THE INPUT:
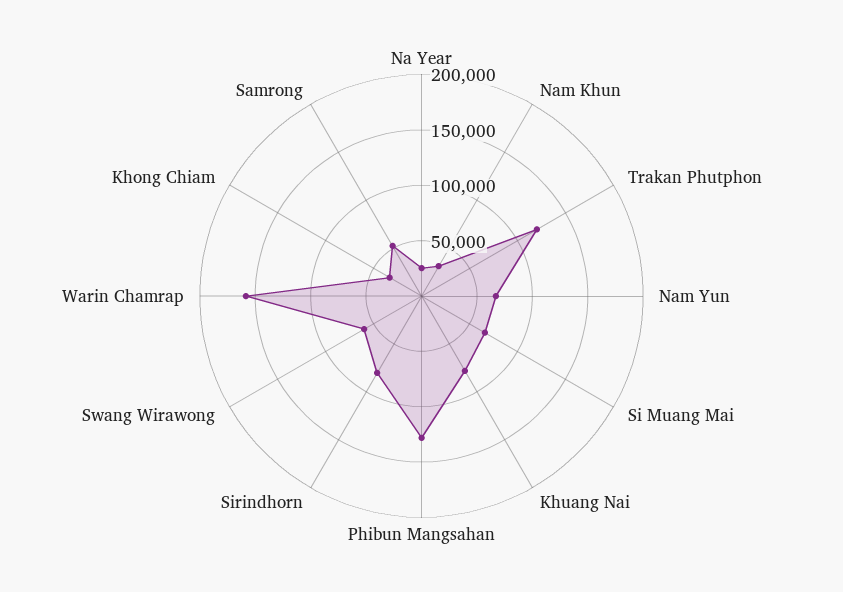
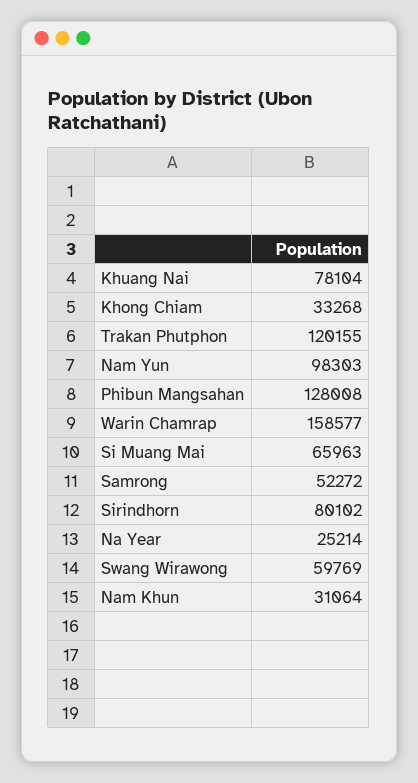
  {
    "Na Year": 25214,
    "Nam Khun": 31064,
    "Trakan Phutphon": 120155,
-   "Nam Yun": 70000,
+   "Nam Yun": 98303,
    "Si Muang Mai": 65963,
    "Khuang Nai": 78104,
    "Phibun Mangsahan": 128008,
    "Sirindhorn": 80102,
    "Swang Wirawong": 59769,
    "Warin Chamrap": 158577,
    "Khong Chiam": 33268,
    "Samrong": 52272
  }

PROBLEM REQUIREMENTS: The answer must be an exact restatement of all the records, with no pictures included.

RESPONSE AREA:
  {
    "Na Year": 25214,
    "Nam Khun": 31064,
    "Trakan Phutphon": 120155,
-   "Nam Yun": 70000,
+   "Nam Yun": 98303,
    "Si Muang Mai": 65963,
    "Khuang Nai": 78104,
    "Phibun Mangsahan": 128008,
    "Sirindhorn": 80102,
    "Swang Wirawong": 59769,
    "Warin Chamrap": 158577,
    "Khong Chiam": 33268,
    "Samrong": 52272
  }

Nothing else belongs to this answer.